▶ **Verilen Metin**
Seçenekler ve Tercihler
top of page

Seçenekler ve Tercihler

Seçenekler ne olursa olsun, seçenekler arasından yapacağımız tercihi ne belirlerse belirlesin, hepsi öznel biliyorsunuz. Kişiye; yetişme şekline, yüklenen anne – baba kasetine, mizaç – karakter uyumu ya da uyumsuzluğuna... Pek çok nedenden ötürü tutup bir tercih yapıyoruz. Evet kesinlikle çok öznel, özel ve kişiye ait.



Yazı: Bahar Sar

 

Nereden başlamalı? Açıkçası ilk aklımdan geçen “elindelik” konusu. Profesör Doktor Niyazi Öktem hocamız bize defaten bu konudan bahsetmişti. Madem, bizim bir “irademiz” var ve olasılıklar – seçenekler – var, külli irade olarak tarif ettiğimiz, edilen mutlaktan cüz’i irademizle bir şeyleri, kaderimizi şekillendirmeyi de hak olarak lütuf olarak edinmişiz bir şekilde.

▶ **Beklenen İş**
Seçenekler ve tercihler üzerine yazılmış yukarıdaki metinde "Evet kesinlikle" diye başlayan cümlede tercihi nitelemek için sayılan ifadeleri lütfen sırasıyla yazın.

Sınırlayıcı kutulu görseller
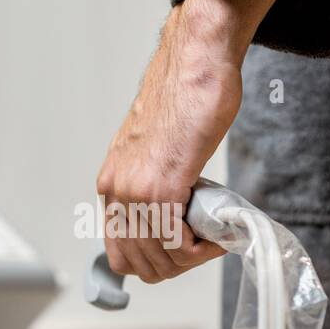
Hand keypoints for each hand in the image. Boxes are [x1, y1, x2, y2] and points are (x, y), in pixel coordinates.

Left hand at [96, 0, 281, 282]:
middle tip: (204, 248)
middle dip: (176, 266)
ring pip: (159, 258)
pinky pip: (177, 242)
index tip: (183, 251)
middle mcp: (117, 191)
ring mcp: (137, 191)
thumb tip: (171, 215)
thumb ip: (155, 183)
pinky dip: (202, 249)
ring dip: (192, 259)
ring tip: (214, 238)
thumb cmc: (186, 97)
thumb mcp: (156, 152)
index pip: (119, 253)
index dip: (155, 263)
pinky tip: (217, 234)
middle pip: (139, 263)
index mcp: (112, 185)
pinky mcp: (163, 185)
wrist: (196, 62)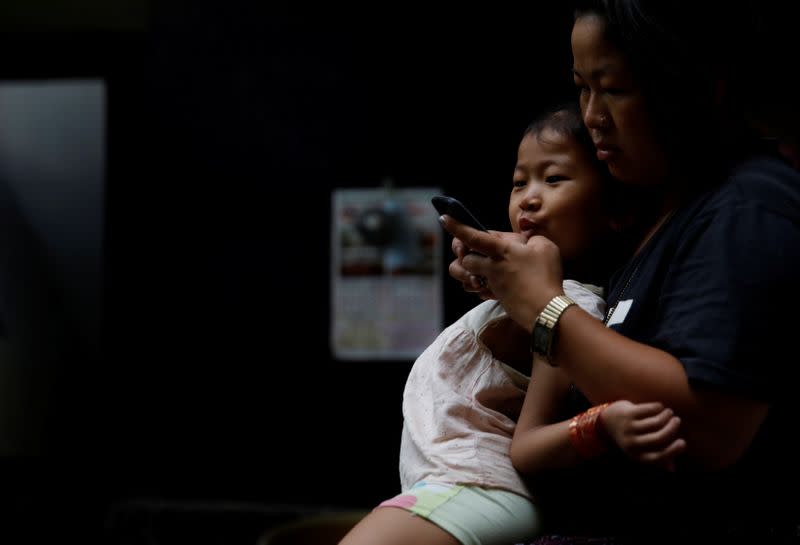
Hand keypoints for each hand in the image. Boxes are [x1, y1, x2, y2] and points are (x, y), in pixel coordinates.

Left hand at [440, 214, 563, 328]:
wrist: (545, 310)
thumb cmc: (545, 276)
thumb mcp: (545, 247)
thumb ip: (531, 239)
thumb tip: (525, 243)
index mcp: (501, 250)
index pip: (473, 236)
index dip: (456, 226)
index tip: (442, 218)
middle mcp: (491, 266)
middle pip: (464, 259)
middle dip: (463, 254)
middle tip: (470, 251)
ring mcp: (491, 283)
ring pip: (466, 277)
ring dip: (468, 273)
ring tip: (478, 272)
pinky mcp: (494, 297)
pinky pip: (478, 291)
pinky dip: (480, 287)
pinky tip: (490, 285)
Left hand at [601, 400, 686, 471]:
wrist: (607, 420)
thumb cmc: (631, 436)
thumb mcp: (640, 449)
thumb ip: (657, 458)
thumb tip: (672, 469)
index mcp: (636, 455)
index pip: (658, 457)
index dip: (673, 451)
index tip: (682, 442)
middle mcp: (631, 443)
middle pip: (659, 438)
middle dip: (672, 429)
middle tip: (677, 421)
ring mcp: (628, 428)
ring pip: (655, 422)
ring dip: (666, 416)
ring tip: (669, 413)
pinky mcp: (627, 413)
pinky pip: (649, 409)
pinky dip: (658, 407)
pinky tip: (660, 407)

▶ **Çözüm**
öznel, özel, kişiye ait